In an interview with The Daily Times Tuesday, Registrar of the High Court and Supreme Court of Appeal Gladys Gondwe said Nyirenda had named a panel that includes judges Sylvester Kalembera, Rowland Mbvundula, Dorothy NyaKaunda Kamanga, Annabel Mtalimanja and Thom Ligowe to oversee the matter.
Gondwe further said this has been done after the CJ certified the case as a constitutional one.
“The panel is scheduled to meet on August 30, from which meeting we should have the roadmap on further conduct of the matter,” she said.
In June 2021, High Court Judge Kenyatta Nyirenda— presiding over a case where Malawi Congress Party (MCP) secretary-general Eisenhower Mkaka had sued the Republican President demanding the removal of four Mec commissioners sponsored by former governing DPP—observed that Mutharika, as the appointing authority, deliberately flouted the law by tilting the balance of power in the commission in favour of his party.
Mutharika appointed Jean Mathanga, Steven Duwa, Linda Kunje and Arthur Nanthuru but Nyirenda described the conduct of Mutharika in the appointment of the 2020 cohort of electoral commissioners as full of “impunity”.
Nyirenda said DPP and the then opposition MCP were supposed to have equal representation in the commission at three each; hence, the appointment of Mathanga, Kunje, Duwa and Nanthuru on DPP ticket was void.
“It doesn’t take rocket science to note that the interested parties [concerned commissioners] were not duly appointed,” Nyirenda said.
Mutharika appointed the current cohort of Mec commissioners, chaired by High Court Judge Chifundo Kachale, on June 7 2020 ahead of the court-sanctioned presidential election of June last year.
However, DPP moved the court to nullify results of the election, saying it was managed by commissioners who the court said were illegally appointed by Mutharika.
Meanwhile, University of Malawi Law Professor Edge Kanyongolo has said the certifying of the case has little legal significance.
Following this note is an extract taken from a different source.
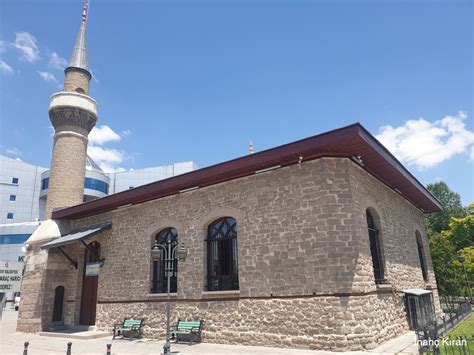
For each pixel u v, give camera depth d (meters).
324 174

“If he [the CJ] had not certified the matter, it would have not been the end of the case. It would have simply meant that he was saying that it is not going to be decided by a bench of judges but simply going to the regular High Court. Certification, in my view, does not have much substantial significance. It is just a procedural step that decides which court shall hear the matter,” he said.
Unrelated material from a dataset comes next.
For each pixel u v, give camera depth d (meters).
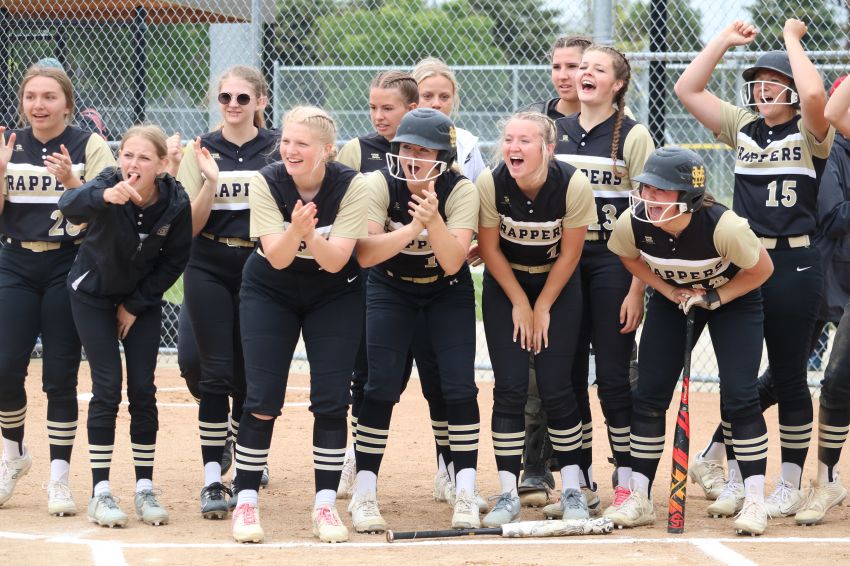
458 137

In June this year, High Court judge Dingiswayo Madise referred the case to the constitutional court following his observation that the arguments made by DPP lawyer Charles Mhango raised serious constitutional issues which the Constitutional Court had to address.
The party’s argument is based on President Lazarus Chakwera’s decision to fire the four DPP Mec commissioners after the court said they were illegally appointed by Mutharika during his time as president of the country.